Step 3 looks like an application of the Tower Law or 'Law of Total Expectation' (see link). It's a very useful law and well worth spending the time to familiarise yourself with it!
The fourth step is just an application of the given autocorrelation function to the expression inside the outer expectation.

3. Jan 7, 2016

### Ray Vickson

Sometimes (at least when one is starting out) it is better to be less abstract and more explicit. So, let's be explicit.

Assume $s < t$, so $N(t) \geq N(s)$ (because of the possible arrivals between $s$ and $t$).

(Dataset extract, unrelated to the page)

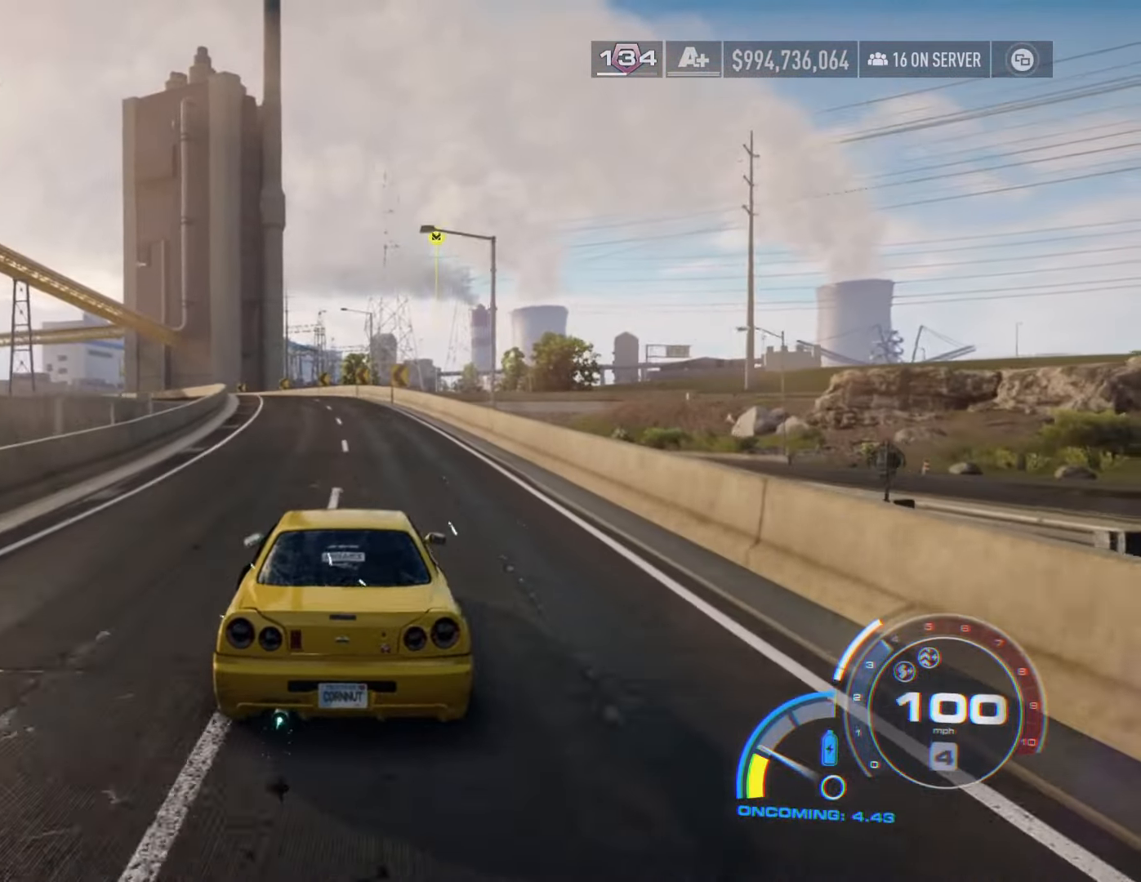
Gameplay with a controller (Xbox layout); each line is a JSON object with the inputs held at the frame after it. "events" lists button and stick changes between this image and that frame as [ms after this image, input, new state], when the widget could be followed in between.
{"buttons": ["R2"], "left_stick": "center", "right_stick": "center", "events": []}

Thus
$$\begin{array}{rcl}R_X(s,t) &= & \sum_{j=0}^{\infty} \sum_{k=0}^{\infty} P(N(s)=j, N(t) = j+k) E[W(j) W(j+k)] \\ &= &\sigma^2 \sum_j \sum_k P(N(s)=j) P(N(t) = j+k|N(s)=j) \min(j,j+k) \end{array}$$
Of course, $\min(j,j+k) = j$ and we also have $P(N(t) = j+k | N(s) = j) = P(N(t-s) = k)$, by stationarity and independent increments of the Poisson process. Now the rest is easy.

Of course, if $t < s$ we can just interchange the roles of $s$ and $t$ in the argument.

4. Jan 8, 2016

### JohanL

I had only seen the tower law used in connection with martingales, and defined in connection with martingales, and the law of total expectation have i ofc used but only in what they call the special case on the wiki-page. Did not know it was a more general case. Ty!